Audrey Randall

About Me

I am a PhD student at the University of California San Diego (UCSD), working with Aaron Schulman, Geoff Voelker, and Stefan Savage.

Research Interests

Internet Measurement | Security | Privacy | Networking

Current Projects

Trufflehunter

Certain phenomena on the Internet, such as the prevalence of stalkerware, contract cheating services, or phishing domains, are difficult to measure because of their sensitive and rare natures. However, all of these phenomena are visible within the Domain Name System. With the rise of public DNS resolvers such as Google Public DNS, Cloudflare DNS OpenDNS, and Quad9, a new opportunity has arisen to study the prevalence of such occurrences using DNS cache sniffing. Cache sniffing on public resolvers, in contrast to previous work published on small, misconfigured open resolvers, can yield far more information, while at the same time preserving privacy. However, public resolvers have complex and unique caching behaviors that also make cache sniffing far more difficult. We studied the caching strategies of four public DNS resolvers and present a method for using DNS cache sniffing on each of them.
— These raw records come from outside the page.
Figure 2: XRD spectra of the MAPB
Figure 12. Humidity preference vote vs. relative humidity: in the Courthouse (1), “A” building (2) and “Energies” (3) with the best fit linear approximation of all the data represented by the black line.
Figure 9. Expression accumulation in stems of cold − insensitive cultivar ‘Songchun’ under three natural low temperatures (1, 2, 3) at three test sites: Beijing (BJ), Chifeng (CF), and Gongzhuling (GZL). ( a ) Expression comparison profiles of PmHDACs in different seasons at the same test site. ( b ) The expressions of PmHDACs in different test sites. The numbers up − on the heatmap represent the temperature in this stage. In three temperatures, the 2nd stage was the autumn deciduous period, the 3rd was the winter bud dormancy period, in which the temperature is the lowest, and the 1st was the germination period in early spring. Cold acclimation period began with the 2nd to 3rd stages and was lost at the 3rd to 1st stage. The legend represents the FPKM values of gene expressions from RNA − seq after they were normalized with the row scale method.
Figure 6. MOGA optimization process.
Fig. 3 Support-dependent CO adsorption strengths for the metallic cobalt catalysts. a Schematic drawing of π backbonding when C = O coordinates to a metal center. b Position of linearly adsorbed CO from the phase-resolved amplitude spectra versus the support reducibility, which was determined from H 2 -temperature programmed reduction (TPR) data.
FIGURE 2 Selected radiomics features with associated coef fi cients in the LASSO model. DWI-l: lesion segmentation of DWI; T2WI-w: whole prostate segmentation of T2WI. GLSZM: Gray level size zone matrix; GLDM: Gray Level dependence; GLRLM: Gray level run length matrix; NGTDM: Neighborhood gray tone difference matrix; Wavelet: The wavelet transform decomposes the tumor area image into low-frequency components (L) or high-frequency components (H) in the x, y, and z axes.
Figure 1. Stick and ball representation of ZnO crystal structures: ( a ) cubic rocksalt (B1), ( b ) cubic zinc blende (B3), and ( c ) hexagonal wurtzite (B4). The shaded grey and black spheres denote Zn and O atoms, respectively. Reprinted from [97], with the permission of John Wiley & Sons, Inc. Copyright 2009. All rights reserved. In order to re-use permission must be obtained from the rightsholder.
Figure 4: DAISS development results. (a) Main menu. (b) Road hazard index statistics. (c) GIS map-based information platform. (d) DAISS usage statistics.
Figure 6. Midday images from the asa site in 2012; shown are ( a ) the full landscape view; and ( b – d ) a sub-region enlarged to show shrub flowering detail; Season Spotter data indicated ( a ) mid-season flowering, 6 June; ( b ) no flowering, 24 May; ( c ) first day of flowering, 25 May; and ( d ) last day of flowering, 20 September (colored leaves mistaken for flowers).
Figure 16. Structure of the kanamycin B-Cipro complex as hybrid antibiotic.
We then built a tool, Trufflehunter, to estimate the popularity of the aforementioned applications, which is difficult to measure by other means.

Network Hygiene

Common security advice includes injunctions such as "Update your operating system," "run antivirus," and "change your passwords frequently." However, there isn't much information available about if this advice actually lowers a user's chances of getting infected by malware. Working with a unique network vantage point, we are attempting to measure the correlations between user behaviors and infection rates to see what behavioral factors are actually likely to get you owned online.

Past Projects

Censorship Circumvention in China

I worked with Prof. Eric Wustrow at University of Colorado Boulder to create a tool called Metis that could predict which websites a user visited were likely to be censored, so that it could route only those websites through a censorship circumvention tool, and connect to the others directly. The idea was that circumvention tools are usually slow, because they connect to EVERY website through circuitous routes, not just the ones that would get blocked. Metis could also collect aggregate information about which websites were blocked, to give the research community a better idea of which sites get censored where. I implemented differential privacy (Google's RAPPOR) to protect user privacy. This project was never deployed, but I learned a lot in the process.